Use superscript numbers (1) to mark citations in the text. Place the superscript number for each note just after the relevant quotation, sentence, clause, or phrase. Type the number after any punctuation mark except the dash, and do not leave a space before the superscript. Number citations sequentially throughout the text. When you use signal phrases to introduce source material, note that Chicago style requires you to use the present tense (citing Bebout’s studies, Meier points out . . .).
IN THE TEXT
Sweig argues that Castro and Che Guevara were not the only key players in the Cuban Revolution of the late 1950s.19
IN THE FIRST NOTE REFERRING TO THE SOURCE
19. Julia Sweig, Inside the Cuban Revolution (Cambridge, MA: Harvard University Press, 2002), 9.
After giving complete information the first time you cite a work, shorten additional references to that work: list only the author’s last name, a comma, a short version of the title, a comma, and the page number. If you refer to the same source cited in the previous note, include only the author's last name and the page number.
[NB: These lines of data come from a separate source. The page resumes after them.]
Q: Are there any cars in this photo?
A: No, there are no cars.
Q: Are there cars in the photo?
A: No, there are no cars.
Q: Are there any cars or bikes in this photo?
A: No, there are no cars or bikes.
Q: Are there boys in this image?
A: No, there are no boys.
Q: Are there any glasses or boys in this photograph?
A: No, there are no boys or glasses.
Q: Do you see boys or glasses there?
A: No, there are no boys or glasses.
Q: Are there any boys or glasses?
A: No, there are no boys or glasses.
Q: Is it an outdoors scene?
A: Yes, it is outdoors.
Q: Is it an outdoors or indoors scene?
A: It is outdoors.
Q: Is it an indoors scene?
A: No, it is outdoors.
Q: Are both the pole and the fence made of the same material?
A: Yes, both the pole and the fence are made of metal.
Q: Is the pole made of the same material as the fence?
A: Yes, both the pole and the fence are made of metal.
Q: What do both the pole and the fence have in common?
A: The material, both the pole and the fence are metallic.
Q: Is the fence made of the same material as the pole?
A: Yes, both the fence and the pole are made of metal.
IN FIRST AND SUBSEQUENT NOTES
19. Julia Sweig, Inside the Cuban Revolution (Cambridge, MA: Harvard University Press, 2002), 9.
20. Sweig, 13.
21. Ferguson, “Comfort of Being Sad,” 63.
22. Sweig, Cuban Revolution, 21.
Bibliography
Begin the list of sources on a separate page after the main text and any endnotes. Continue numbering pages consecutively. Center the title Bibliography (without underlining, italics, or quotation marks) one inch below the top of the page. Begin each entry at the left margin. Indent the second and subsequent lines of each entry one-half inch, or five spaces.
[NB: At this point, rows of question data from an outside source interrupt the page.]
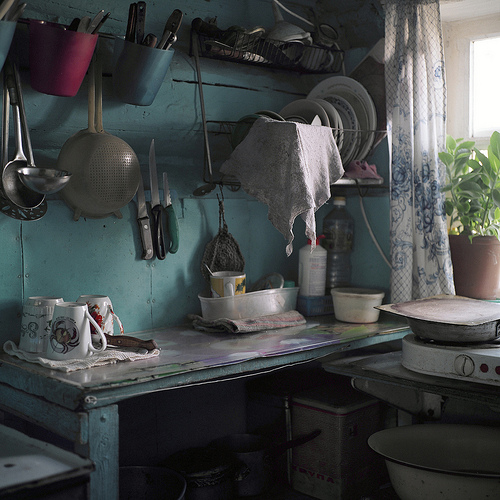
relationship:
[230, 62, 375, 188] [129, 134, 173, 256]
plates beside knifes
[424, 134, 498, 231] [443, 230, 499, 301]
plant in pot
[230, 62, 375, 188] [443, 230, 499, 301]
plates in pot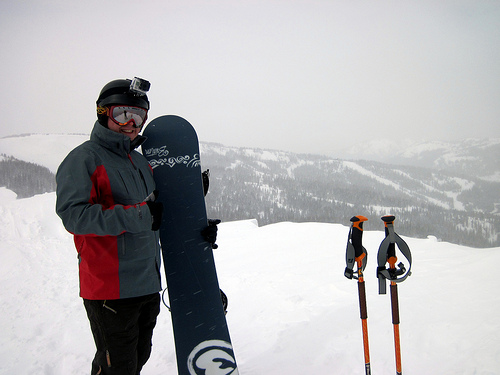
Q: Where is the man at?
A: Ski resort.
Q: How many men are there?
A: One.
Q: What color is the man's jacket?
A: Grey.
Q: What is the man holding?
A: Snowboard.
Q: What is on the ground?
A: Snow.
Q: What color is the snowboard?
A: Black.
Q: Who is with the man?
A: No one.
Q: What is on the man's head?
A: Hat.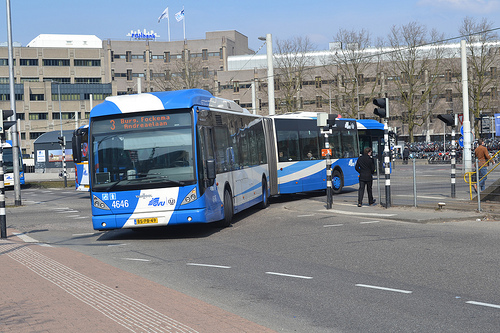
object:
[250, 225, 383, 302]
section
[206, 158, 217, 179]
mirror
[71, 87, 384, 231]
bus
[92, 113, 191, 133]
screen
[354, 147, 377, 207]
man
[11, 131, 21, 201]
section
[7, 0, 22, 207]
pole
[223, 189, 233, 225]
wheel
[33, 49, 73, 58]
section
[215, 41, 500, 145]
building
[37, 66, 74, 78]
part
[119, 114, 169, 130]
destination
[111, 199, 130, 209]
number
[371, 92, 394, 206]
standing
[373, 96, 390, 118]
light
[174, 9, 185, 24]
flags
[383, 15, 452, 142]
zero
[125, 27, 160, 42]
sign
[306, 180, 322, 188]
blue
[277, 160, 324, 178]
striped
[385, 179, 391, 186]
white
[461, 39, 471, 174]
poles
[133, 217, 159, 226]
numberplate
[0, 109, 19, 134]
traffic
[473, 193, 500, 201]
steps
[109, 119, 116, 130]
number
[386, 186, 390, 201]
black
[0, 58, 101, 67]
lots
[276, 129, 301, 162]
windows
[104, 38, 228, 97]
front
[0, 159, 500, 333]
road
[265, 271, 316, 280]
stripes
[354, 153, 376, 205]
suit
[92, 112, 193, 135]
digital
List sources alphabetically by authors’ last names or by the first major word in the title if the author is unknown. Italicize titles of books and periodicals, and enclose titles of short works in quotation marks. See an example of a Chicago-style bibliography.
In the bibliographic entry, include the same information as in the first note for that source, but omit the page reference. Give the first author’s last name first, followed by a comma and the first name; separate the main elements of the entry with periods rather than commas; and do not enclose the publication information for books in parentheses.
IN THE BIBLIOGRAPHY
Sweig, Julia. Inside the Cuban Revolution. Cambridge, MA: Harvard University Press, 2002.